# [What to do]
From the items below, pull out every line that contains the word "gereedschap" and copy each one in full.

Segment Start: Supplied records

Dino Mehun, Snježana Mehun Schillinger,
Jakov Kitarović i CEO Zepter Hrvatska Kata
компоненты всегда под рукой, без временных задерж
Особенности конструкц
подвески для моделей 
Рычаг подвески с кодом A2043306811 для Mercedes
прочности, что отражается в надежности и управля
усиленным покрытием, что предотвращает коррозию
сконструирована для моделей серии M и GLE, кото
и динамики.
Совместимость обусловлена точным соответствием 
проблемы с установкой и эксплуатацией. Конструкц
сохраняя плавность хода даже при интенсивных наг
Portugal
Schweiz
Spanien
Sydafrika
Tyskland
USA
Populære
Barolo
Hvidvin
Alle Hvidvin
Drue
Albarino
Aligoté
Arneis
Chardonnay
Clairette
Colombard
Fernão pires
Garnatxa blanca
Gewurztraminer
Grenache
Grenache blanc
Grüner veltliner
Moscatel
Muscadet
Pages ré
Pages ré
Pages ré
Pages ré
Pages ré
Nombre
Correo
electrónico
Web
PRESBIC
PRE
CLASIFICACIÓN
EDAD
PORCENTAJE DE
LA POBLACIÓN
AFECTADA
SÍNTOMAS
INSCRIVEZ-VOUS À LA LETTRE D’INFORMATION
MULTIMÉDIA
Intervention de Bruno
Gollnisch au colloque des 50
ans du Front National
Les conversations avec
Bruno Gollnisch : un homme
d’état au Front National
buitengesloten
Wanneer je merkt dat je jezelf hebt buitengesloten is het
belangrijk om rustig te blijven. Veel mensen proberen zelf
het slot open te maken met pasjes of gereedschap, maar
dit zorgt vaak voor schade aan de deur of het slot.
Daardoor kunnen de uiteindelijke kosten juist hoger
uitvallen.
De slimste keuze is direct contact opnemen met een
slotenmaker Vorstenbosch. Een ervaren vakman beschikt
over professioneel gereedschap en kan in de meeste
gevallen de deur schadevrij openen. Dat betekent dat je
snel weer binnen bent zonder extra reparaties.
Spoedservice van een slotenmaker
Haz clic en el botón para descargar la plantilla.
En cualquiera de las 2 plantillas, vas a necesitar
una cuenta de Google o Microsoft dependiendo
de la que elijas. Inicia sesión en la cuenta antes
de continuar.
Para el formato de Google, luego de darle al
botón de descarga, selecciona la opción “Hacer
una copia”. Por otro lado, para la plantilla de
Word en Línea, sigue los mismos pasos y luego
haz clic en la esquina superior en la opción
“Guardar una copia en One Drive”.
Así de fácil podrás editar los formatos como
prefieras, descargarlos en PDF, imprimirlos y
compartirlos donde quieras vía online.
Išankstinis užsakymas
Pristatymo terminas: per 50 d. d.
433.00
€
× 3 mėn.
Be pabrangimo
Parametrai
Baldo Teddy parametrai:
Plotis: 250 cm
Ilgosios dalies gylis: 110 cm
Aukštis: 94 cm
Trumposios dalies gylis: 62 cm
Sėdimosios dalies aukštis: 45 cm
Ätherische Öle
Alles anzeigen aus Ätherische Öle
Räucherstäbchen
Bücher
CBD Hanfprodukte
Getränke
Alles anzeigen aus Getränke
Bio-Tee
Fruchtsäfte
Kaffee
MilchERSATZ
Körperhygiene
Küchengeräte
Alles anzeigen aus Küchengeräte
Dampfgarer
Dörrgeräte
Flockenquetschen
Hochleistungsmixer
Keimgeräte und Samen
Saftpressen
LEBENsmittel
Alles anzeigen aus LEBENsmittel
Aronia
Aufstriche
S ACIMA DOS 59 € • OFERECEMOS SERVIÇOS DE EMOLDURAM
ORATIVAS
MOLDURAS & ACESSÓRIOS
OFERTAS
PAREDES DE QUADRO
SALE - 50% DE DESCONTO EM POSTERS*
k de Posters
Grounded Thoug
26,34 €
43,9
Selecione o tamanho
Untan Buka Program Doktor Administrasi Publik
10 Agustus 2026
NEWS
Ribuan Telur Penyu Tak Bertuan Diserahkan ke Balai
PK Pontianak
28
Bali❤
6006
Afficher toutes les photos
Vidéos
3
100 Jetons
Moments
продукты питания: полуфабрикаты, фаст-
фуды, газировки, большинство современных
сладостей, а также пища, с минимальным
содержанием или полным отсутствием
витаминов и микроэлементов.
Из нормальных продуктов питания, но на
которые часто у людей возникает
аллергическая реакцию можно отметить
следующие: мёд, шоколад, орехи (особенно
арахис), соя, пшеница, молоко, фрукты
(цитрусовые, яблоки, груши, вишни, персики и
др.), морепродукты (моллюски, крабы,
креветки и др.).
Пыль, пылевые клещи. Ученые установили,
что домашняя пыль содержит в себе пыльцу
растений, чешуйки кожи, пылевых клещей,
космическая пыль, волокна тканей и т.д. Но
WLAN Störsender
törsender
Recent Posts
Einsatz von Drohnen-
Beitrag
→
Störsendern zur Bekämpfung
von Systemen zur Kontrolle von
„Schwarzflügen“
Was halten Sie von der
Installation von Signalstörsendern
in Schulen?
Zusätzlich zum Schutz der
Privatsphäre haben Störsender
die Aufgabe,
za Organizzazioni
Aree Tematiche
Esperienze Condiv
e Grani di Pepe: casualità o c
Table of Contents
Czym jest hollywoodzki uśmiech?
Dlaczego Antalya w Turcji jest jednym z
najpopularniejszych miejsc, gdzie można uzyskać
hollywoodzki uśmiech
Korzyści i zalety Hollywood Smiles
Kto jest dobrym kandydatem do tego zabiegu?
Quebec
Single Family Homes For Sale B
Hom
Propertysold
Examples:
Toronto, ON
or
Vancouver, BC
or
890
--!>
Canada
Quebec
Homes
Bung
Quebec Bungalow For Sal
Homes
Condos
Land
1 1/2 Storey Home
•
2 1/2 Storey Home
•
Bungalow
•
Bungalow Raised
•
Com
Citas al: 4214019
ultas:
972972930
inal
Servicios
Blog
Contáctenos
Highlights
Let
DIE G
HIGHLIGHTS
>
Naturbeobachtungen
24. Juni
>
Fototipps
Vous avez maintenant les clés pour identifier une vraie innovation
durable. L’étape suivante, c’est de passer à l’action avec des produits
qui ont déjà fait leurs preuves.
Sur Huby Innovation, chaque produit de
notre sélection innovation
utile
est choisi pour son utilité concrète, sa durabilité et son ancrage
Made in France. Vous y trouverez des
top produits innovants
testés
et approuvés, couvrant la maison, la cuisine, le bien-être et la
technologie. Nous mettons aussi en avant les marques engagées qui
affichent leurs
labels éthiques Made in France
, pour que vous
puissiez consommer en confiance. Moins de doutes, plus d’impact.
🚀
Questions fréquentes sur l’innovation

Segment End: Supplied records

# [Response to this task]
het slot open te maken met pasjes of gereedschap, maar
over professioneel gereedschap en kan in de meeste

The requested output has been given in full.